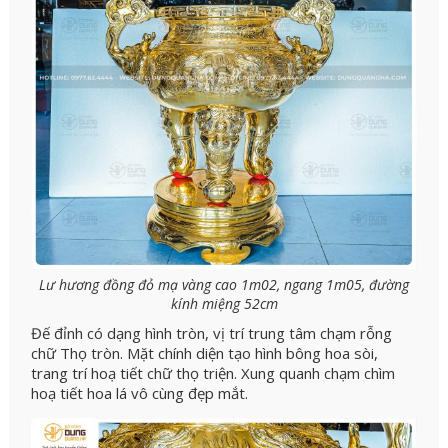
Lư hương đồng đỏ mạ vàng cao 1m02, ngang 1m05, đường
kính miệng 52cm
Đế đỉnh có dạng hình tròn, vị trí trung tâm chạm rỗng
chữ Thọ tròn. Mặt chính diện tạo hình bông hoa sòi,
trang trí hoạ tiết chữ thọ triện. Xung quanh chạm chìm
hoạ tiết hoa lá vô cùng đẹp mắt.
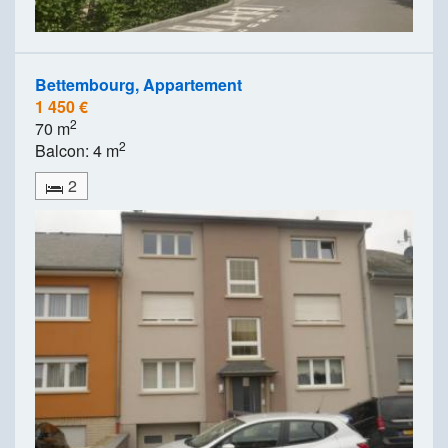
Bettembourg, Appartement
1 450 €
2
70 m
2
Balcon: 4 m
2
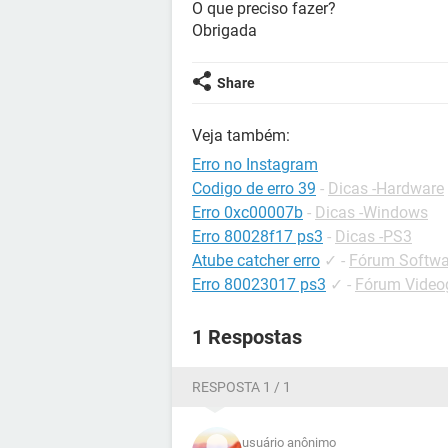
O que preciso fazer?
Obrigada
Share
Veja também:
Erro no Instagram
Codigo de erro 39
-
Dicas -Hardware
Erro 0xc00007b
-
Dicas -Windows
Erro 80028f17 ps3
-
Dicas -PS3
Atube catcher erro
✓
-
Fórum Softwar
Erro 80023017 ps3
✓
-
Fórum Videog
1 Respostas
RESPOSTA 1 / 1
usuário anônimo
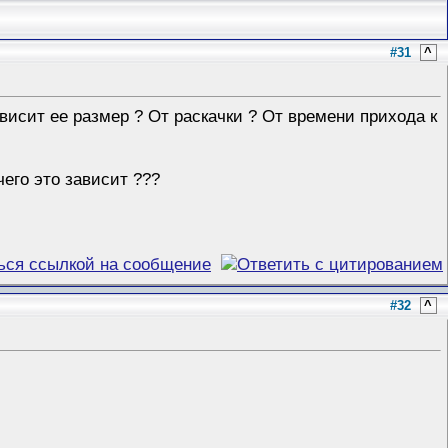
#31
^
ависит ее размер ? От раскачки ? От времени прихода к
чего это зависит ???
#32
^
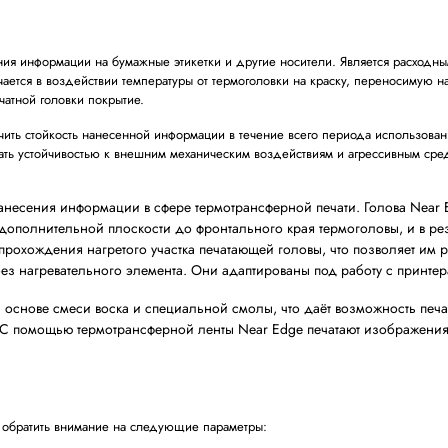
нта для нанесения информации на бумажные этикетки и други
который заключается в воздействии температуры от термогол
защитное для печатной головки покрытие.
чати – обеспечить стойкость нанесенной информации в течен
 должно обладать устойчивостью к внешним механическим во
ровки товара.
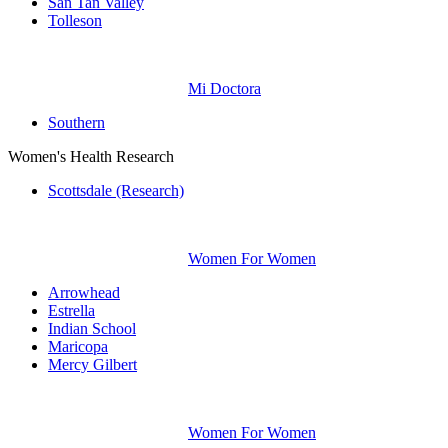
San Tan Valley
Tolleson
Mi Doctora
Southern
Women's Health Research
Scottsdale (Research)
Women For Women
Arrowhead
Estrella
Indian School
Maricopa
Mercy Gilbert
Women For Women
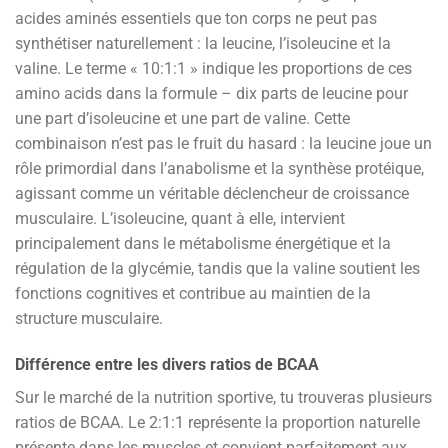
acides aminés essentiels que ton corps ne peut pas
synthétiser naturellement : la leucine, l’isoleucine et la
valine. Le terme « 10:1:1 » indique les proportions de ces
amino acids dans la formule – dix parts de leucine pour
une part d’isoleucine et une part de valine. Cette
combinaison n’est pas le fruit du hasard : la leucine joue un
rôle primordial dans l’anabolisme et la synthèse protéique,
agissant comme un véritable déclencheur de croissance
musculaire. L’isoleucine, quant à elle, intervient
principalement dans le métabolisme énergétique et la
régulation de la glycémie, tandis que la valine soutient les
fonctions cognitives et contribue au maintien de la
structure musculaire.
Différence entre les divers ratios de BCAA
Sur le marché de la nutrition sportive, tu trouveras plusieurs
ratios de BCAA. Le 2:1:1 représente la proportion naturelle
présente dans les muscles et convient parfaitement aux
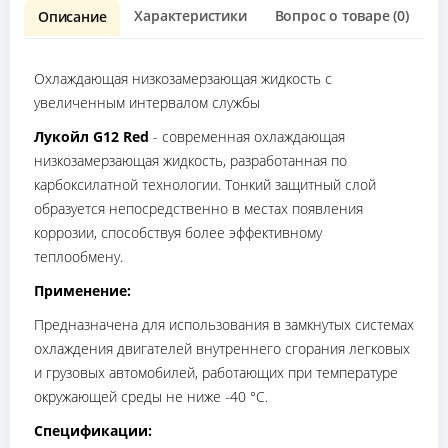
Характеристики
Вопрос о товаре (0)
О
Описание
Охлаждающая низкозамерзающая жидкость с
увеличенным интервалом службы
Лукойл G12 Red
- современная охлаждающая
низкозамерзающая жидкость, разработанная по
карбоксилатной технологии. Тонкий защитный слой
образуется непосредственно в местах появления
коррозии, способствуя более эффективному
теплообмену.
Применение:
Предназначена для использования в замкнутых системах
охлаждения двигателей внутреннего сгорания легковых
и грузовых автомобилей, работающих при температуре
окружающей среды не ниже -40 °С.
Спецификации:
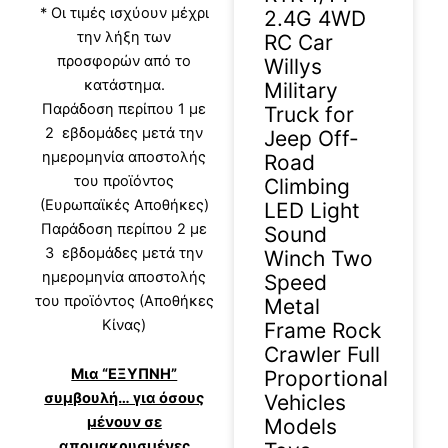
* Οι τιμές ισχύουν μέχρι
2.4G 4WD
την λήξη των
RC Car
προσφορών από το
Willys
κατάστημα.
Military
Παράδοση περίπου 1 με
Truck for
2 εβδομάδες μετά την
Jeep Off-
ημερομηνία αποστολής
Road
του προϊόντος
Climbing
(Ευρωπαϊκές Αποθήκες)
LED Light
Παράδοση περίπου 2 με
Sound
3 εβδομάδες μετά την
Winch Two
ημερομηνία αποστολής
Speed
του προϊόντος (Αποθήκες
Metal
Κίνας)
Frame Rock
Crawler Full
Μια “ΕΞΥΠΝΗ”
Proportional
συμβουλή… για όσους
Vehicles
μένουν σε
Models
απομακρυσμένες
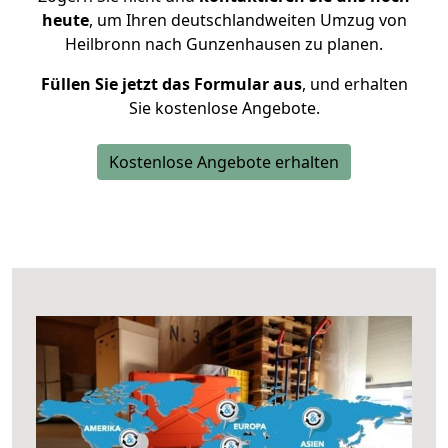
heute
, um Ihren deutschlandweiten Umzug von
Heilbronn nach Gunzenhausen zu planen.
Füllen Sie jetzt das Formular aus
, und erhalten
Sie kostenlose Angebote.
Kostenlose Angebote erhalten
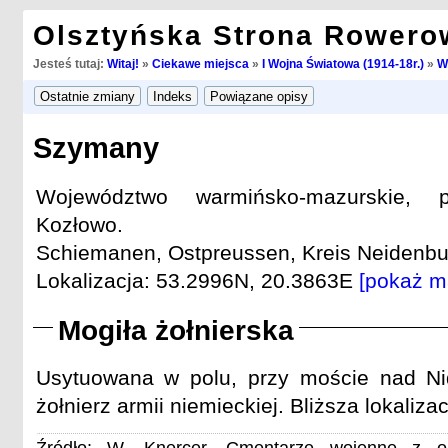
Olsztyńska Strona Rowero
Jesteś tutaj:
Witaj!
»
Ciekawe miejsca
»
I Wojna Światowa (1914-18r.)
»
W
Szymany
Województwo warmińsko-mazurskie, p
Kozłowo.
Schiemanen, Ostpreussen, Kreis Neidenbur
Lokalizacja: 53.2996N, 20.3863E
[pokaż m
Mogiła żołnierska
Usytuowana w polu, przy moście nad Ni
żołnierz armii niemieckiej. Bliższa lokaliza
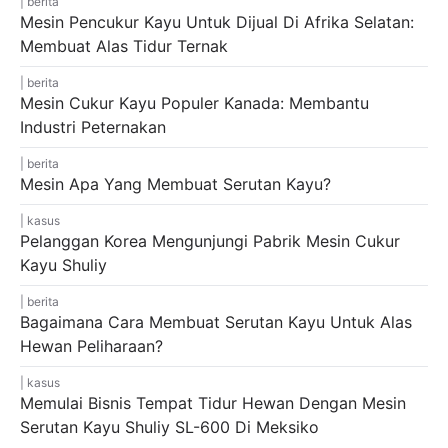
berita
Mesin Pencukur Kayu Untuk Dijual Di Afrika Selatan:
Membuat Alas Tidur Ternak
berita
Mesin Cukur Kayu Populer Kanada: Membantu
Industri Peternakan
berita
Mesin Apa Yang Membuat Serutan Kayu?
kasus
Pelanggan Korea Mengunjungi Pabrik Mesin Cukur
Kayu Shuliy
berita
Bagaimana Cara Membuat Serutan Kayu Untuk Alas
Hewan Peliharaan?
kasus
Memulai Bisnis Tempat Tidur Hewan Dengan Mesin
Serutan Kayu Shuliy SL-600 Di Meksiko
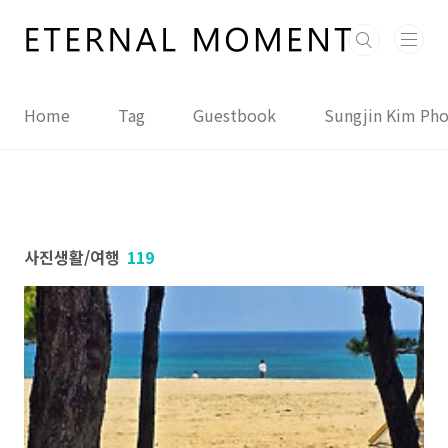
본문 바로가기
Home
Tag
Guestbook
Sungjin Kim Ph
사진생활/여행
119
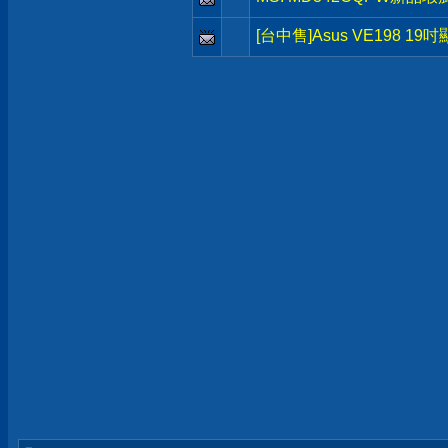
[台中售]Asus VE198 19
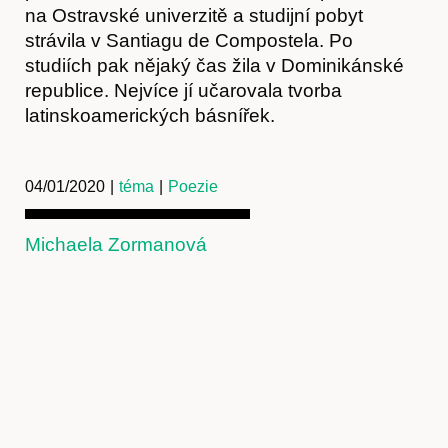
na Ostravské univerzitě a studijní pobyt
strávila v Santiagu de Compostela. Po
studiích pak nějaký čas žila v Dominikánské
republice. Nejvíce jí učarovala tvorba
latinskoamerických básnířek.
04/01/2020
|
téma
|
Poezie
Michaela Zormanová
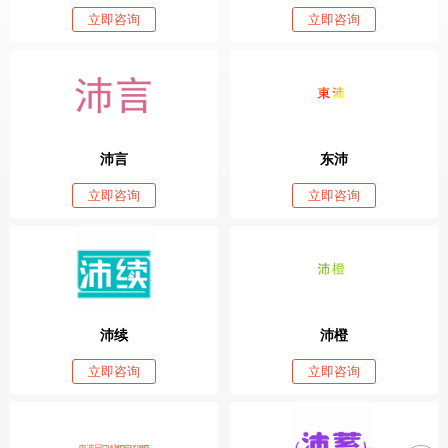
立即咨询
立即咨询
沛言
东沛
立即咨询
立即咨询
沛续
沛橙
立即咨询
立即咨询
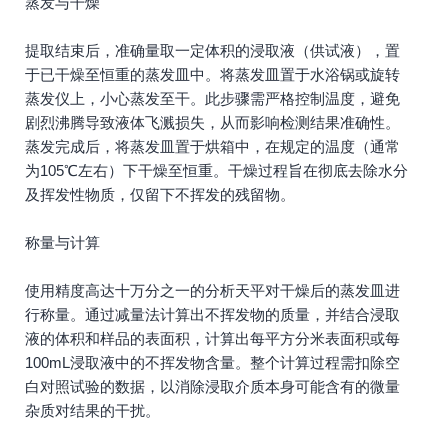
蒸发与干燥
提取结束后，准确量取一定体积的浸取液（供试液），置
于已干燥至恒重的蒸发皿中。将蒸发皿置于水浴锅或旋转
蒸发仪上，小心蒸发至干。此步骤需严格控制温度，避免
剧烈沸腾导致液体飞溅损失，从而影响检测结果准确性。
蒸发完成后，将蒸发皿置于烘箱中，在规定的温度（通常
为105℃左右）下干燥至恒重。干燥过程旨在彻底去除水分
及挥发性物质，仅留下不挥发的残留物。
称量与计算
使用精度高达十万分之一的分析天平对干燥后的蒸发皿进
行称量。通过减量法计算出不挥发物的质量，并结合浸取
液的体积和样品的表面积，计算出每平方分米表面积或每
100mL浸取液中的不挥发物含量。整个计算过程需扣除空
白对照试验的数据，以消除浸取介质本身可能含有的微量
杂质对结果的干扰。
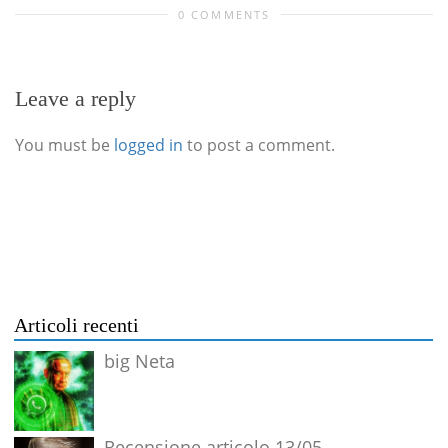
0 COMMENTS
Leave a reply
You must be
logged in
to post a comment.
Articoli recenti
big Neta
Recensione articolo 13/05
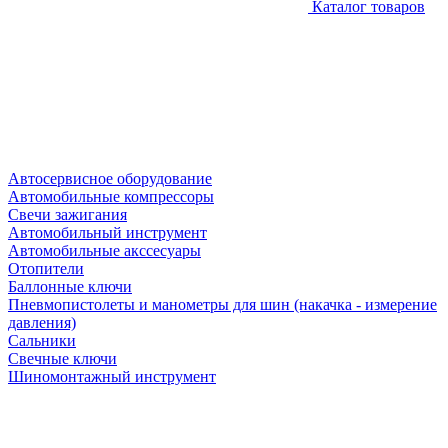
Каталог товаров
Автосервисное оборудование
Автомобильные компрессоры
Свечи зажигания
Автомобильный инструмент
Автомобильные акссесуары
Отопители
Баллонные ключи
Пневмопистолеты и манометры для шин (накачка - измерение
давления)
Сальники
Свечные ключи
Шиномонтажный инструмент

» **GOAL OF THE EXERCISE**:
Which lines of the entries above contain the word "Alas"? Copy each of them.

» **ANSWER SPACE**:
Membuat Alas Tidur Ternak
Bagaimana Cara Membuat Serutan Kayu Untuk Alas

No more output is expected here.